The dinner was attended by a small group of undergraduates who heard about it by e-mail and word of mouth, Wallin said. Although International Conversations is affiliated with the Globalist magazine, all students are invited to attend.

“I think Alonso was happy to have done it — on all accounts we were all pretty happy,” said Wallin, who is also the publisher of the Globalist.

Perez-Kakabadse could not be reached for comment. He is one of 17 World Fellows, professionals selected to attend Yale and offer presentations on their areas of expertise this semester. The World Fellows program began this year and organizers have said they hope it will one day grow into an American equivalent of the Rhodes Scholarship.

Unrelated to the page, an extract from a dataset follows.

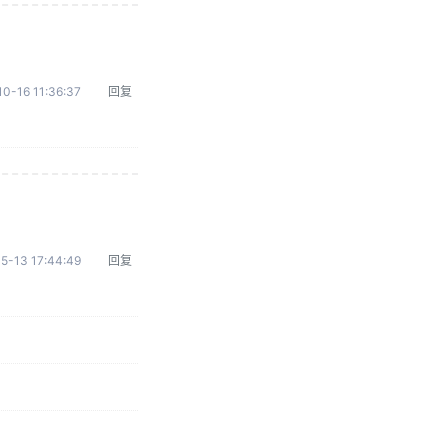
0-16 11:36:37
回复
5-13 17:44:49
回复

The discussion series began during the 2000-01 school year but became inactive last year after the previous head of the program became a senior. This year, Tobias and Wallin plan to hold dinner talks, followed by discussion and questions by students, about once every two weeks.

The next International Conversations speaker will be diplomat-in-residence Charles Hill, who will speak on the current U.S. policy toward Iraq, as well as prospects for nation-building. Tobias said that the lineup of future speakers will consist of professors as well as World Fellows.

“Some of our topics will be related big current event issues,” Tobias said in an e-mail, “while others may focus on more specific issues of regions according to the speaker’s area of expertise.”

The emphasis, both Tobias and Wallin said, is on maintaining an informal, discussion-oriented setting.

“It’s a chance for people to get together in an informal atmosphere and just learn about something you didn’t know before,” said Wallin.

Tobias said that although many Yale students may be interested in international issues, they may be too busy to keep up with the news or attend on-campus events related to international affairs.

“International Conversations fits conveniently into our busy schedules at Yale — we all have to eat dinner anyway, so this is an opportunity to spend that hour learning about interesting world issues,” she said.

Haynie Wheeler, associate director of the globalization center, said that she had not heard much about the International Conversations program but that it “would be an interesting way to use the World Fellows.”

Peruvian attorney Beatriz Boza GRD ’88, a World Fellow, said she would also like to see the World Fellows as a resource more fully tapped by the Yale community.

“[The World Fellows program] is a complement to the academic theories,” said Boza. “It’s here — you don’t need to pay for it. It would even be an honor to share what we can offer.”

“The world is already here. The challenge is to understand all these other individuals who are from different cultures,” Boza added. “How can you make the best of your education by understanding all of us?”

Wallin said the conversations offered an interesting alternative to watching the news or reading newspapers.

“There are so many different ways of finding out about the world,” Wallin said. “Sometimes it’s good to talk to someone face to face, getting their perspective on an issue. You’re not just sitting there with a talking head.”